Ich verliere ausnahmsweise mal einen Würfelwurf. Markus, auch liebevoll „Krabbe“ genannt, ist bekannt dafür, in jeder zweiten Runde die fünf Extrazüge in Anspruch zu nehmen. Unsere Spiele hingegen dauern je etwa drei Minuten. Er beginnt mit einem Fiery Hellhound und einem Cyclops Gladiator, ich mit meiner Conundrum Sphinx. Er legt Shiv's Embrace auf den Gladiator, tötet im Angriff meine schöne Rare und ich bin in zwei Zügen tot. Spiel 2 läuft etwas hin und her, im fünften Zug legt er Berserkers of Blood Ridge, ich kann nichts dagegen unternehmen, er legt wieder die Drachenverzauberung drauf und fertig ist das Massaker.

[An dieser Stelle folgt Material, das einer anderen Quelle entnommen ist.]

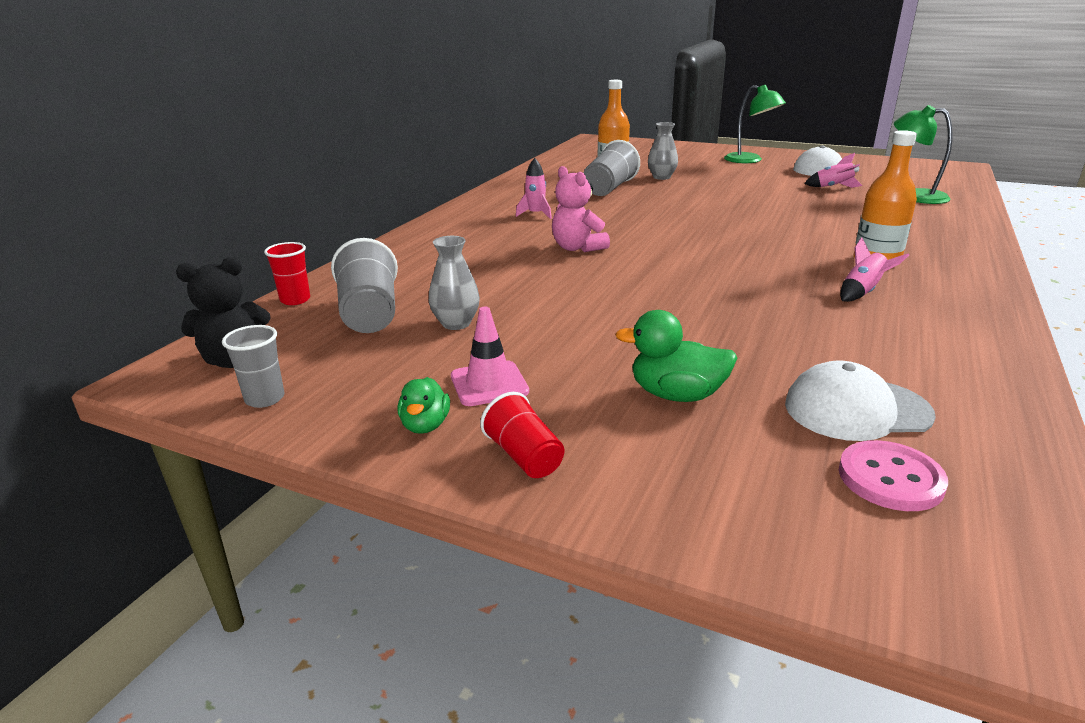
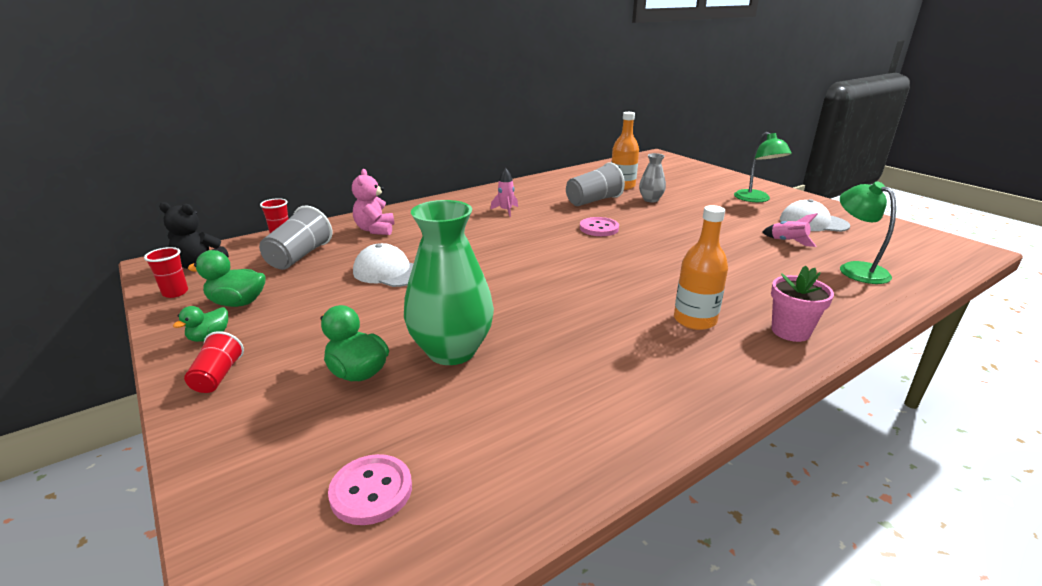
camera: 30 degrees right, 0 degrees up
grey cup [222,325,284,408] -> red cup [144,247,188,298]
grey vase [429,236,480,330] -> none
pink traffic cone [451,307,529,406] -> none
pink teddy bear [552,166,610,252] -> pink teddy bear moved to [352,169,394,235]
white cap [785,360,936,441] -> white cap moved to [353,243,414,287]
pink rocket [840,238,909,302] -> none
none -> green duck [188,250,266,307]
none -> green vase [404,200,494,365]
none -> pink button [580,217,619,236]
none -> pink flower pot [771,266,834,342]

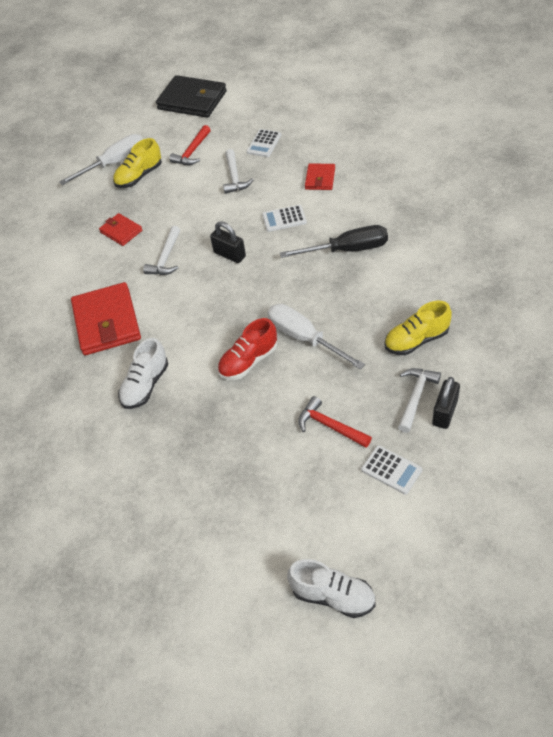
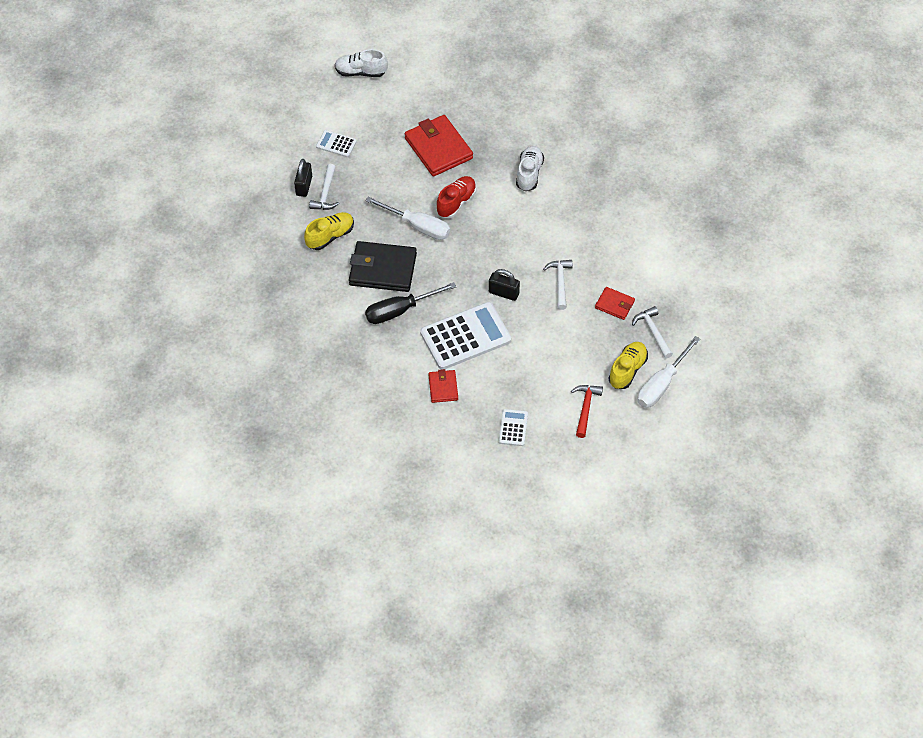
camera: 160 degrees right, 5 degrees up
red wallet [71,282,141,355] -> red wallet moved to [405,115,473,177]
black wallet [156,75,227,118] -> black wallet moved to [349,241,417,292]
white hammer [223,149,253,194] -> white hammer moved to [632,306,673,359]
white calculator [262,205,307,232] -> white calculator [420,302,511,370], size x2.08
red hammer [298,396,372,448] -> none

Runde 5 – Damien Emmenegger – UW

Ich gewinne meinen ersten Würfelwurf des Turniers und freue mich schon wie ein kleines Honigkuchenpferd. Die Freude vergeht jedoch schnell, als ich merke, dass er das Deck gedraftet hat, von dem ich hier schon den ganzen Artikel lang schwärme. Spiel 1 gewinne ich sogar fast noch, indem ich mein zweites, diesmal tödliches Corrupt ziehe, woraufhin er mir aber lässig das Redirect zeigt und mich im nächsten Zug umlegt. Im zweiten Spiel habe ich, obwohl er einen Mulligan nimmt, keinen Stich.

An Tagen wie diesen sollte man zu Hause bleiben und Starcraft 2 zocken.

Und das habe ich dann am Sonntag auch getan.
Ende gut, alles gut.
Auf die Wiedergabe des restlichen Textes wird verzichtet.